All in the Family: Other Interesting Talks

Make sure to keep a spot in your schedule for these other sessions featuring Cisco speakers:

Rock ‘Em, SOC ‘Em: Intel Director vs. CISO Battling for Better Incident Response

In this talk, Wendy Nather, Duo’s Head of Advisory CISOs, and Matt Olney, Director of Talos Threat Intelligence and Interdiction, join forces to present on security operations and incident response. Matt will provide an Intelligence Director’s take on the lessons learned from facing some of the most notorious cyber attacks to help answer the question: what makes a world-class incident response program? Wendy will give the CISO perspective on how to build a sustainable, ongoing program using evidence-based practices. 

Making Zero Trust Work in Your Organization

In this live-streamed Dark Reading virtual panel, join Dark Reading editors and top security experts for a discussion that not only explains the zero trust approach, but also offers practical advice on how to implement it in a real-life, operating IT environment. You’ll get an overview of the tools required, the processes you need to put in place, and the impact you can achieve by making zero trust a core piece of your cybersecurity strategy.

Moderating this panel is Timothy Wilson, Editor in Chief and co-founder of Dark Reading. Recognized by his peers as one of the top cybersecurity journalists in the US, as well as named one of the 50 Most Powerful Voices in Security by SYS-CON Media, Tim will be sure to keep the conversation candid and engaging. 

During this panel, you’ll also hear from:

  • TK Keanini, Distinguished Engineer, Security Platform & Response, Cisco Systems
  • Gal Shpantzer, Security Consultant, Virtual CISO, Faculty at IANS
  • Elena Kvochko, Chief Trust Officer, SAP

Getting Rid of the Password: The Next Wave of Enterprise Authentication

For this live-streamed Dark Reading virtual panel, top experts will discuss real-life strategies you can use to shore up endpoint security and decrease your reliance on passwords. You'll learn about some of the latest multi-factor authentication tools, and hear how other security teams have implemented more effective processes for managing end user access. Tune in Wednesday, August 4, 2:50pm-3:20pm PT.
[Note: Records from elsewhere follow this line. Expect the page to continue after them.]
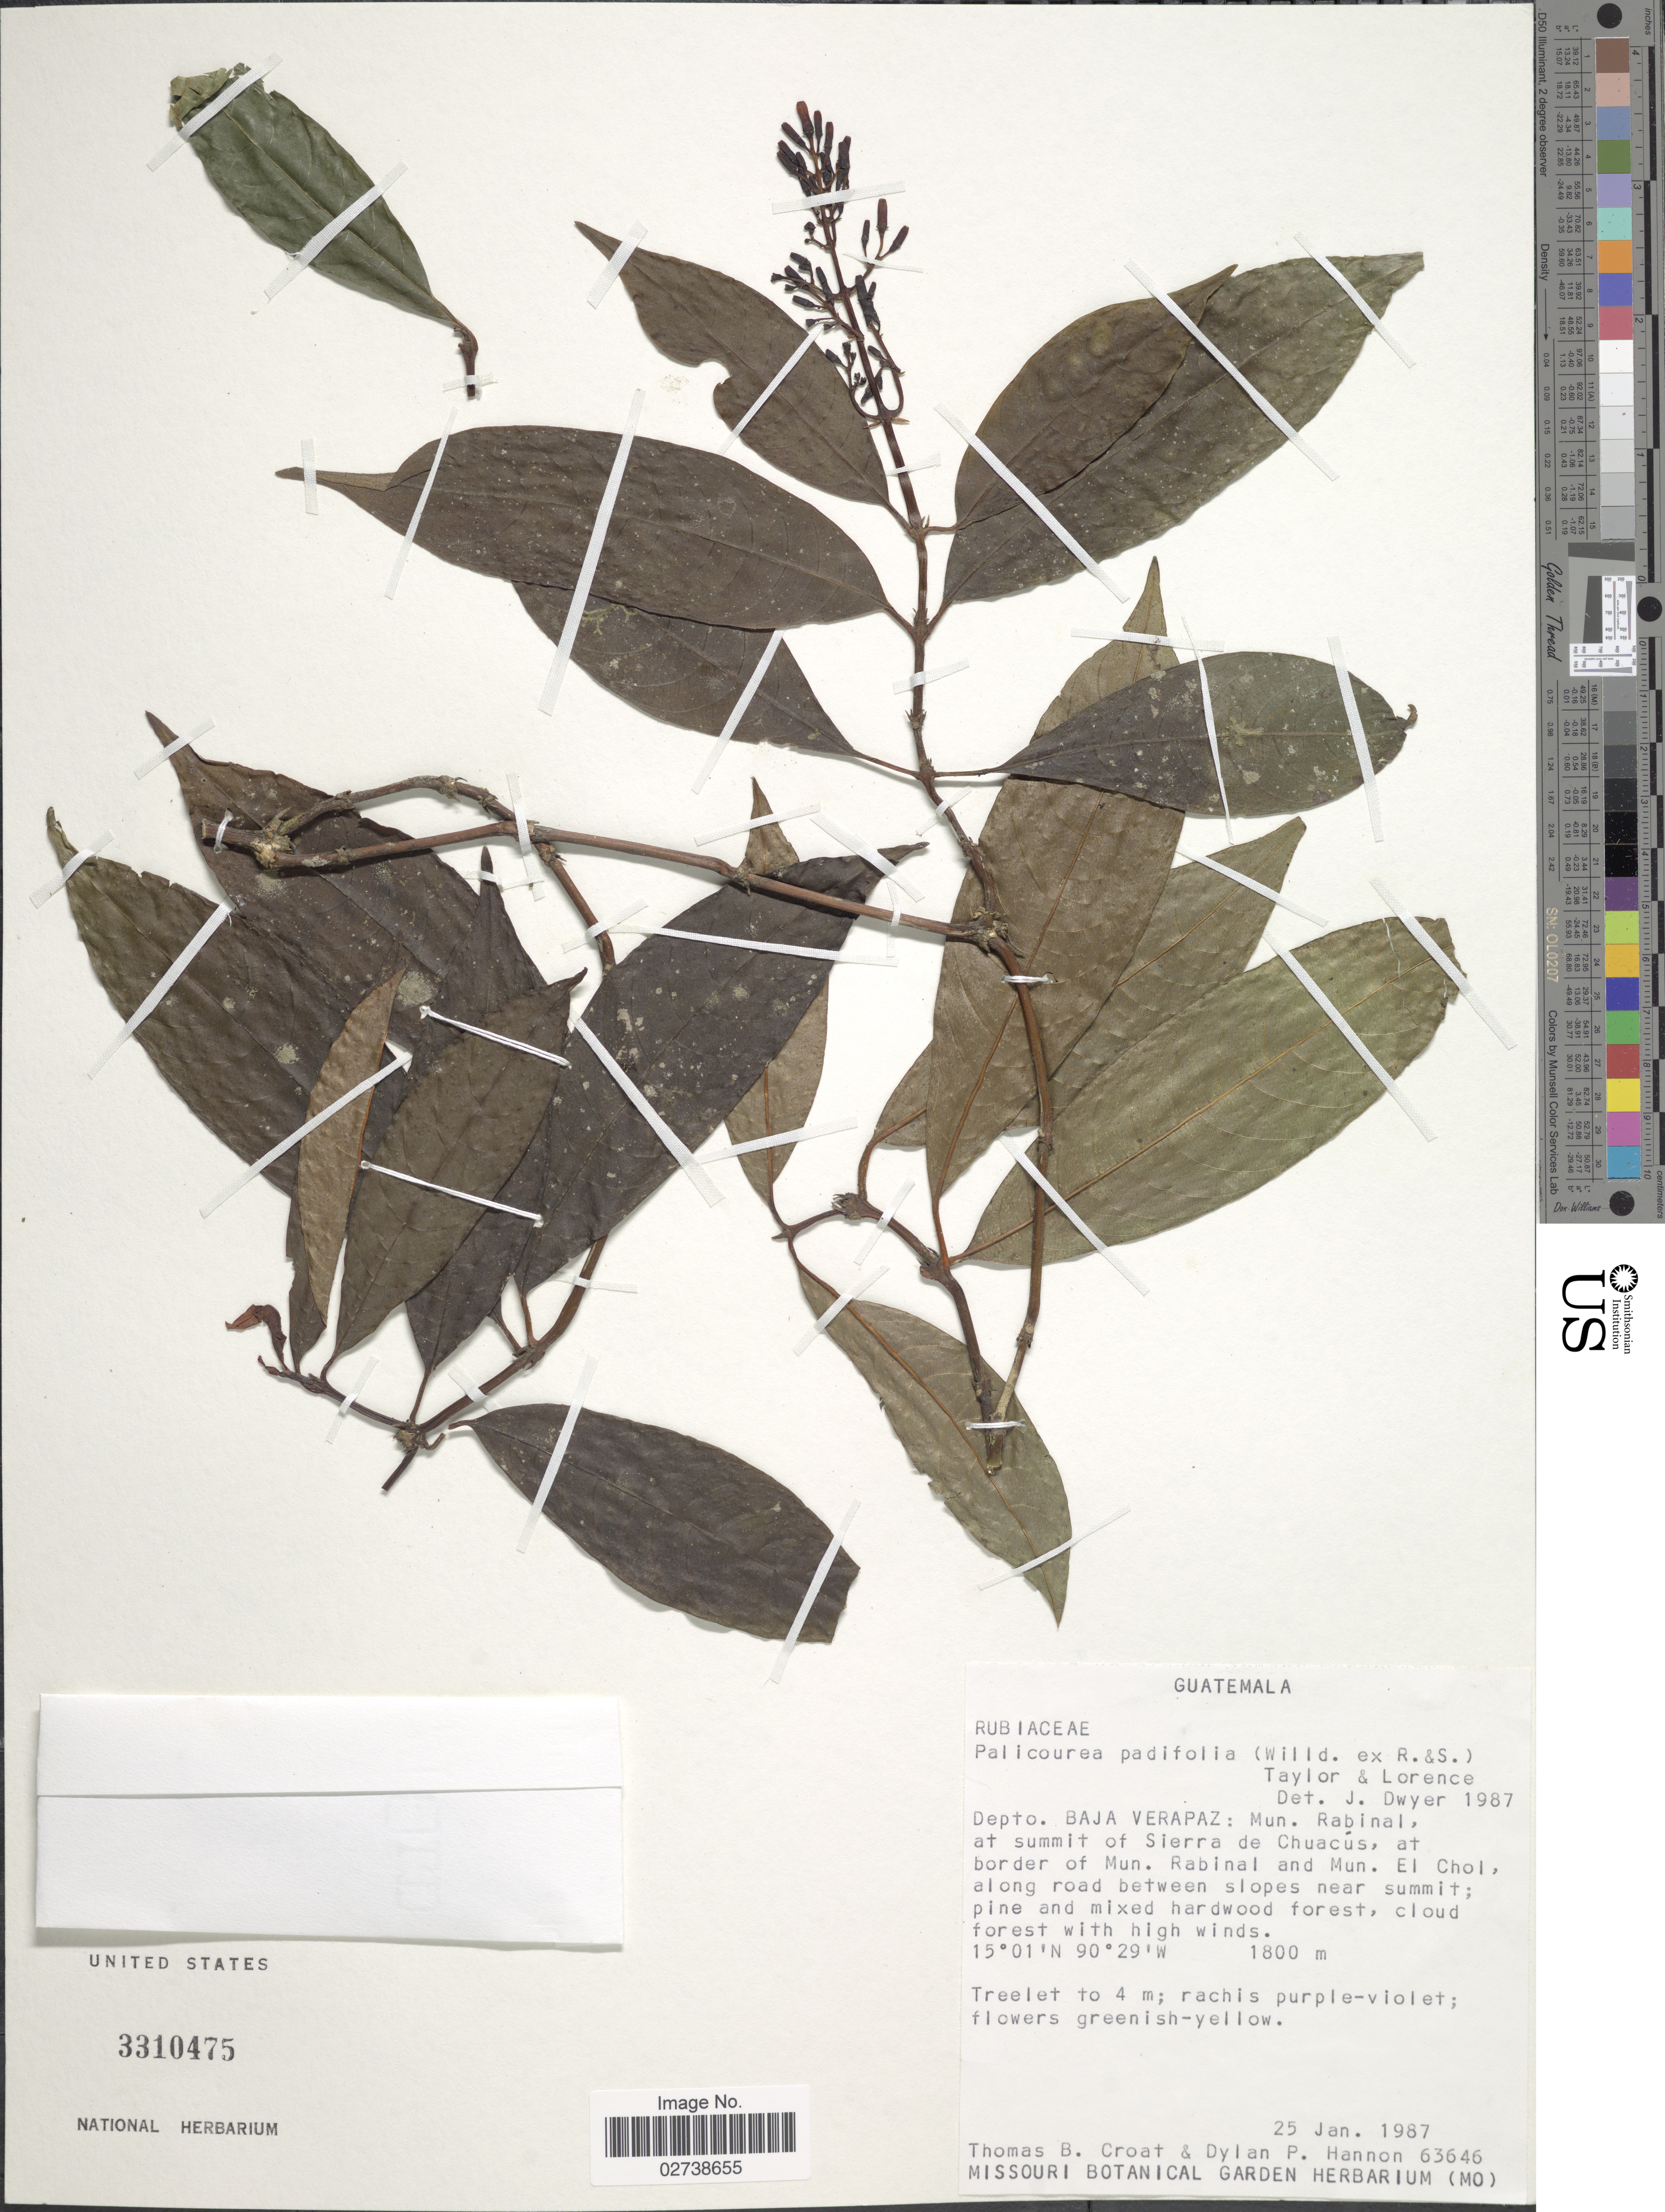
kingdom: Plantae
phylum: Tracheophyta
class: Magnoliopsida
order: Gentianales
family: Rubiaceae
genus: Palicourea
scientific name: Palicourea padifolia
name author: (Humb. & Bonpl. ex Roem. & Schult.) C.M. Taylor & Lorence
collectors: T. B. Croat & D. Hannon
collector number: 63646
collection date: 1987-01-25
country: Guatemala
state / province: Baja Verapaz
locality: Depto. Baja Verapaz: Mun. Rabinal, at summit of Sierra de Chuacús, at border of Mun Rabinal and Mun El Chol, along road between slopes near summit; pine and mixed hardwood forest, cloud forest with high winds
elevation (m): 1800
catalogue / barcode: US 3310475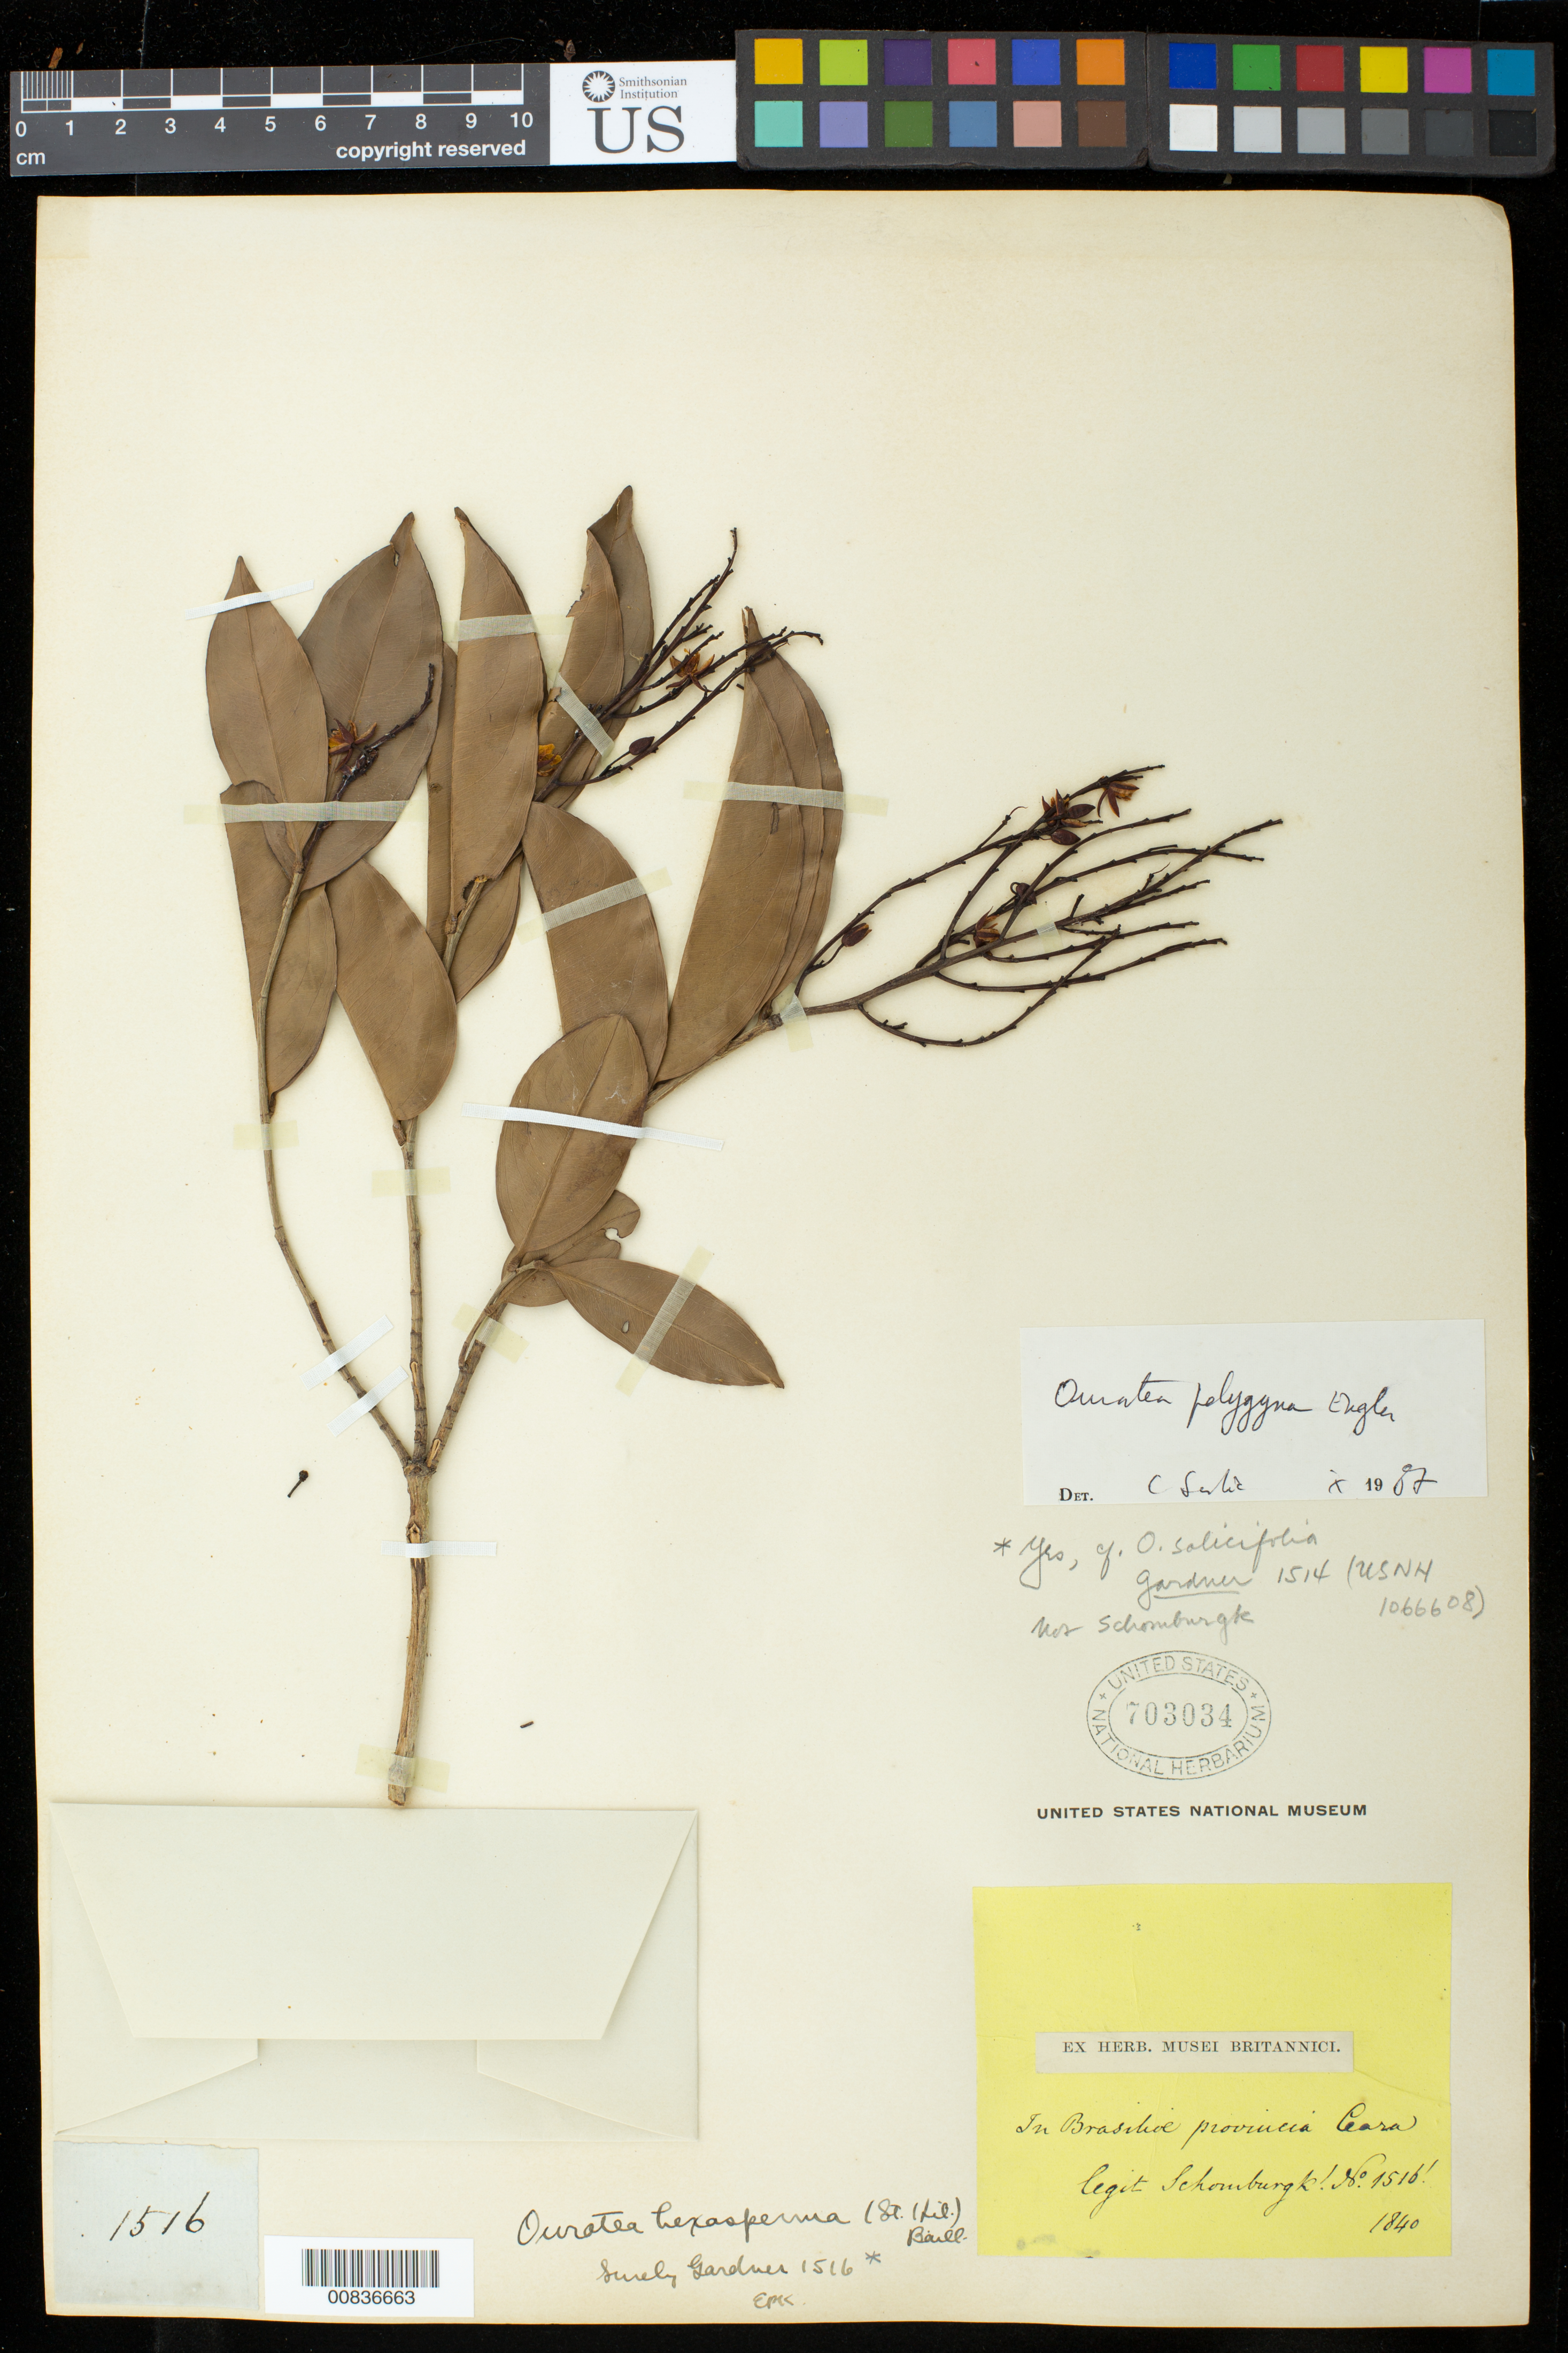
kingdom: Plantae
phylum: Tracheophyta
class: Magnoliopsida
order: Malpighiales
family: Ochnaceae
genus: Ouratea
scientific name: Ouratea polygyna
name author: Engl.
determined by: Sastre, C. H. L.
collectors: -- Schomburgk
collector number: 1516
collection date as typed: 1840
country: Guyana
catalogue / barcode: US 703034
Joan Goodchild, Senior Editor at Dark Reading, will moderate this panel. Joan has spent more than a decade covering security for a variety of publications, and served as editor-in-chief for CSO online, so she’s no stranger to these subjects and won’t hesitate to press for forthright answers from the panelists:

  • Ash Devata, General Manager of Cisco Zero Trust
  • Andy Ellis, founder and CEO of Duha, Operating Partner at YL Ventures, and former CSO of Akamai
  • Jim Routh, Cybersecurity Advisor, Former CISO, MassMutual

Even More Passwordless

If you’re interested in a demo of Duo’s passwordless authentication, look no further than the Cisco virtual booth. Find out how Duo can help you transition to passwordless seamlessly and securely. On your journey to passwordless, build a holistic strategy that reduces authentication friction while simultaneously increasing trust in every authentication.

BSides Is Back, Too!

We were all saddened last year when BSides announced there would be no BSides Las Vegas, but luckily, this year BSides is back with a virtual twist. Happening on July 31 and August 1, this event will include eight tracks covering a variety of security topics, with talks hosted on Twitch and interactive discussions hosted through Discord. Cisco Secure is sponsoring the event — look for our goodbye to passwords video, or if you’re interested in careers at Cisco/Duo, stop into the #job-postings Discord channel to see what roles are open.

With so much to look forward to, we can’t wait for Black Hat to begin. Until then, stay hydrated, wear that sunscreen (or if you're joining from home, be sure to step away from the screen occasionally!) and get ready for another Hacker Summer Camp adventure.